→ Trecho do documento:
São considerados ociosos os auxílios em aberto, que seriam assumidos por pós-graduandos recém-aprovados pela autarquia. A instituição afirma que casos de pesquisadores prestes a receber a bolsa serão reavaliados individualmente. Anderson Correia, presidente da Capes, explica que a medida faz parte das ações do órgão para cumprir o contingenciamento na administração pública federal. Para Flávia Calé da Silva, presidente da Associação Nacional de Pós-Graduandos e mestranda do Programa de História Econômica da Faculdade de Filosofia, Letras e Ciências Humanas (FFLCH), “não existe bolsa ociosa no Brasil, uma vez que metade dos mestrandos e doutorandos não recebe o auxílio. É importante lembrar que não se trata de um estímulo ao estudo, e sim de uma remuneração para produzir pesquisa. É um trabalho fundamental para a ciência brasileira”.

Flávia conta que, desde 2013, há seis anos, não há reajuste do valor das bolsas, por isso há a campanha Investir em Ciência é Desenvolver o Brasil. “O início do ano já foi difícil, só assegurar as verbas disponíveis foi luta depois da PEC 95 (referente ao teto de gastos). Agora, os novos contingenciamentos revelam que o entrave não é só imediato, mas também em perspectiva. O projeto não é investir na pesquisa para sair da crise, e sim enxergá-la como um empecilho para vencer a recessão, uma visão míope”, declara.

→ Linhas fornecidas:
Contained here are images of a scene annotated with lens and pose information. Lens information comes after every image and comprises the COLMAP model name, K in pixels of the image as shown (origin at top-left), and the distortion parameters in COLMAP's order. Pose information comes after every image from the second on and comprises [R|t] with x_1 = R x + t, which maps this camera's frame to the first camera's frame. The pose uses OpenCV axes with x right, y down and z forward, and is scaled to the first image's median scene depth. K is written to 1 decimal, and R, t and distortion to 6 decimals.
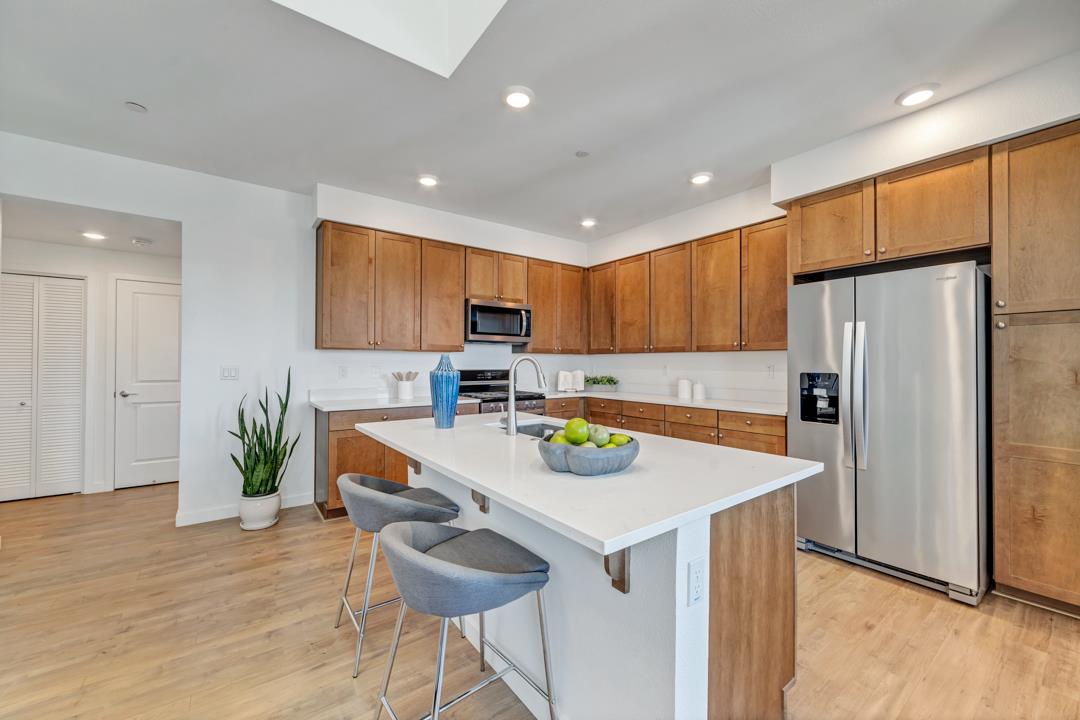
lens RADIAL K [[421.7, 0, 543.7], [0, 421.7, 362.1], [0, 0, 1]] dist [-0.000682, 0.000668]
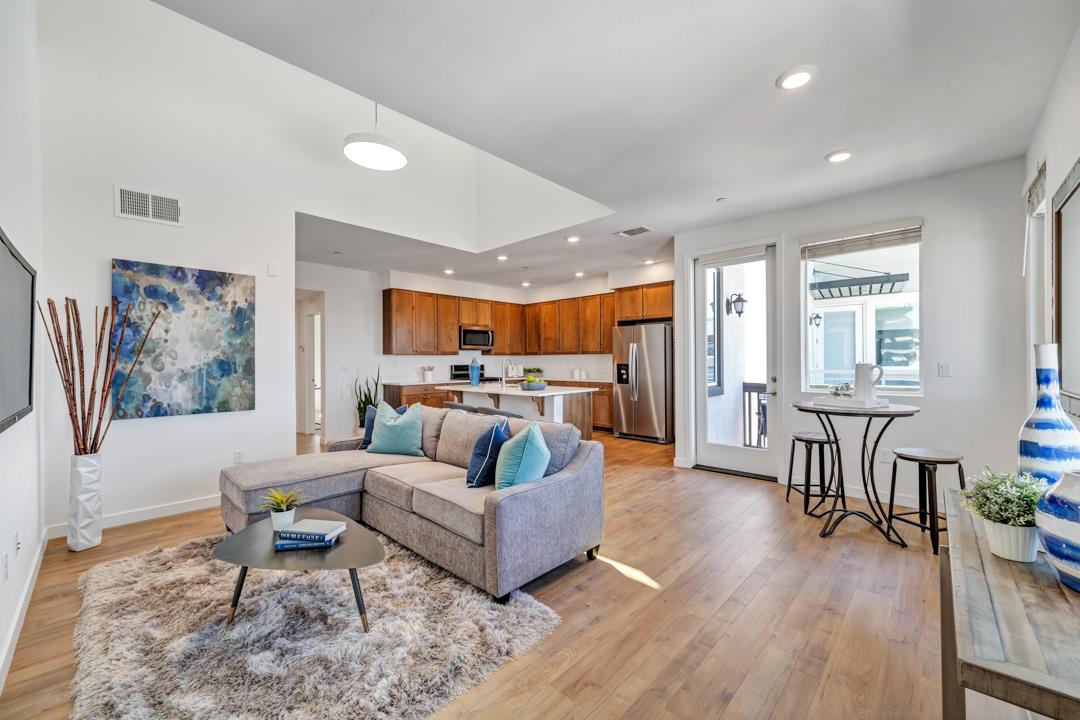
lens RADIAL K [[421.7, 0, 542.6], [0, 421.7, 360.5], [0, 0, 1]] dist [-0.000682, 0.000668]
pose [[0.985483, -0.009794, 0.169490, -0.147638], [0.009285, 0.999950, 0.003794, -0.004350], [-0.169519, -0.002166, 0.985525, -0.892797]]
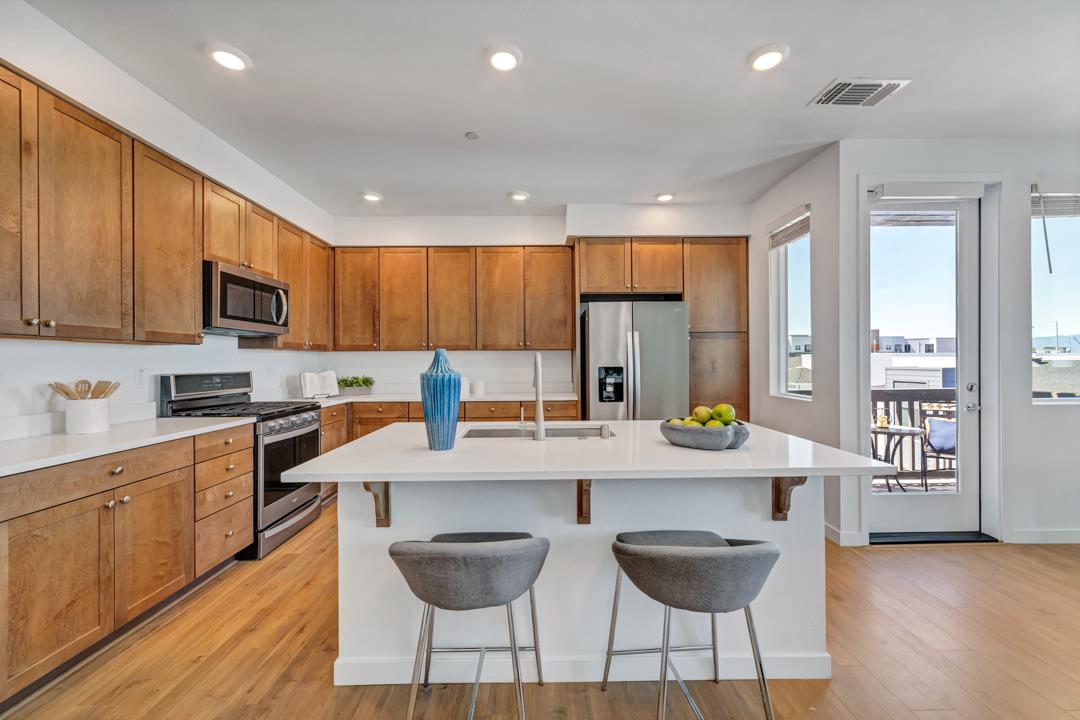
lens RADIAL K [[421.7, 0, 541.8], [0, 421.7, 362.1], [0, 0, 1]] dist [-0.000682, 0.000668]
pose [[0.589482, -0.008723, 0.807734, -0.415224], [0.006442, 0.999961, 0.006098, 0.000138], [-0.807756, 0.001609, 0.589515, 0.238600]]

→ O que se pede: Dê sequência ao texto sobre o corte de bolsas da Capes, começando logo após a última frase. Não é preciso usar as linhas para nada.

→ Resultado:
O ministro da Educação, Abraham Weintraub, se disse aberto a receber reitores em seu gabinete. Só que a presidente da ANPG não crê nessa abertura. “Na Comissão de Educação do Senado ele afirmou isso, porém se omitiu de várias perguntas. Existem discordâncias básicas nas visões sobre educação”, argumenta. Assim sendo, as entidades estudantis recorrem à Justiça. De qualquer maneira, a mestranda afirma que se trata de uma queda de braço com as instâncias do governo. “Se a gestão não voltar atrás nos cortes, perderá base social, uma vez que a população brasileira sente esses cortes pessoalmente.”

O Conselho de Reitores das Universidades do Estado de São Paulo considerou em nota oficial que: “Interromper o fluxo de recursos para estas instituições constitui um equívoco estratégico que impedirá o País de enfrentar e resolver os grandes desafios sociais e econômicos do Brasil.” Além de destacar a importância das manifestações do dia 15 de maio.